Omaha Beach France
The beach is located on the north coast of France, facing the English Channel, and is 5 miles long, from the east of Sainte-Honorine-des-Pertes to west of Vierville-sur-Mer on the right bank of the Douve river estuary. Landings here were necessary in order to link up the British landings to the east with the American landing to the west at Utah beach, thus providing a continuous lodgement on the Normandy coast. It was one of 5 landing points on the Normandy coast. Because of its topography the site was easy to defend by the Germans. There were no fewer than fourteen Widerstandnessen (“resistance nests”). Taking Omaha was to be the responsibility of United States Army troops, with sea transport provided by the U.S. Navy and elements of the British Royal Navy.

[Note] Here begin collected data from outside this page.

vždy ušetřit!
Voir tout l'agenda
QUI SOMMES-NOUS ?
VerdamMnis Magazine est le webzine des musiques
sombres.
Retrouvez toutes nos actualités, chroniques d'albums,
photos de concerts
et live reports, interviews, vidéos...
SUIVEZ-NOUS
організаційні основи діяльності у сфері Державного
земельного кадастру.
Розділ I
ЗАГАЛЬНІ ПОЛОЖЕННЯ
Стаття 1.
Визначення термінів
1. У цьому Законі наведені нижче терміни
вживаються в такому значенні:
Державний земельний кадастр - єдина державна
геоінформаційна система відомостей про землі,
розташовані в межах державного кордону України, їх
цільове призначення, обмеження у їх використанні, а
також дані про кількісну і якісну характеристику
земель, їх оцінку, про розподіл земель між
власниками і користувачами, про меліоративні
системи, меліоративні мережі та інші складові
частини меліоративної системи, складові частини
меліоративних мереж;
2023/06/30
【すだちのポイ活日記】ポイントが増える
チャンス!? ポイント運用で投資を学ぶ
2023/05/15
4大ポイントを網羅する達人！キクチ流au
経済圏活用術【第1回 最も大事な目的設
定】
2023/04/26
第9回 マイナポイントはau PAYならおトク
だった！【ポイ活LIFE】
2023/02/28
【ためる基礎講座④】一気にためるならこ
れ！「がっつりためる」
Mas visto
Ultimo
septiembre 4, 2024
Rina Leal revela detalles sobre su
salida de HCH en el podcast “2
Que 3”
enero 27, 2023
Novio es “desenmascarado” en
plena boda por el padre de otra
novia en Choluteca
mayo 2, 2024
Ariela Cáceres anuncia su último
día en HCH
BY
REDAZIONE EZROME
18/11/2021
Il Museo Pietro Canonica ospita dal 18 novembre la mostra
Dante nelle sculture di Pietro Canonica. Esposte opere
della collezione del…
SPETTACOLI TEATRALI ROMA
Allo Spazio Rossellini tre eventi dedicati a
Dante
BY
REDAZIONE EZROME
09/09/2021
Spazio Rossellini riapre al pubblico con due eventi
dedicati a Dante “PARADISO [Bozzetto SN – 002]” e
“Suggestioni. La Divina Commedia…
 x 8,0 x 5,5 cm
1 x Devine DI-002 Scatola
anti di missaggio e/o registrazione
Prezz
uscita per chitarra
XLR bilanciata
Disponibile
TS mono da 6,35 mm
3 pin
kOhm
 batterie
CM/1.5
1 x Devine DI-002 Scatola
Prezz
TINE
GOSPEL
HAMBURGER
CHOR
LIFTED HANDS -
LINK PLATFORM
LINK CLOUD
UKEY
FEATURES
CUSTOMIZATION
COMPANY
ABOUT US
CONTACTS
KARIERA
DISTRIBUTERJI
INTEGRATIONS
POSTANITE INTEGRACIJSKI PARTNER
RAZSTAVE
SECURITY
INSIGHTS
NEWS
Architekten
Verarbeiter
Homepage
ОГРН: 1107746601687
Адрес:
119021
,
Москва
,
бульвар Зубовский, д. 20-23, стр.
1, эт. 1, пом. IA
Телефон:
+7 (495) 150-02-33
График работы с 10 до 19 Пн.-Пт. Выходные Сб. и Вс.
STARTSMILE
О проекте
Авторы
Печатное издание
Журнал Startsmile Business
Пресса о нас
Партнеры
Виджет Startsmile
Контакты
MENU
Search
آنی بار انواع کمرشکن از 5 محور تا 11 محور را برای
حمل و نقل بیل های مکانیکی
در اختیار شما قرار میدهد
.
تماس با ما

Today at Omaha Beach jagged remains of the harbour are visible at low tide. The shingle bank is no longer there, cleared by engineers in the days following D-Day to facilitate the landing of supplies. The coastal communes of Sainte Honorine-des-Pertes, Saint-Laurent-sur-Mer and Colleville-sur-Mer are under the protection of the Conservatoire du Littoral (an institution which buys coastal land for protection and management). The beachfront is more built up and the beach road extended, villages have grown and merged, but the geography of the beach remains as it was and the remains of the coastal defences can still be visited. At the top of the bluff overlooking Omaha near Colleville is the American cemetery.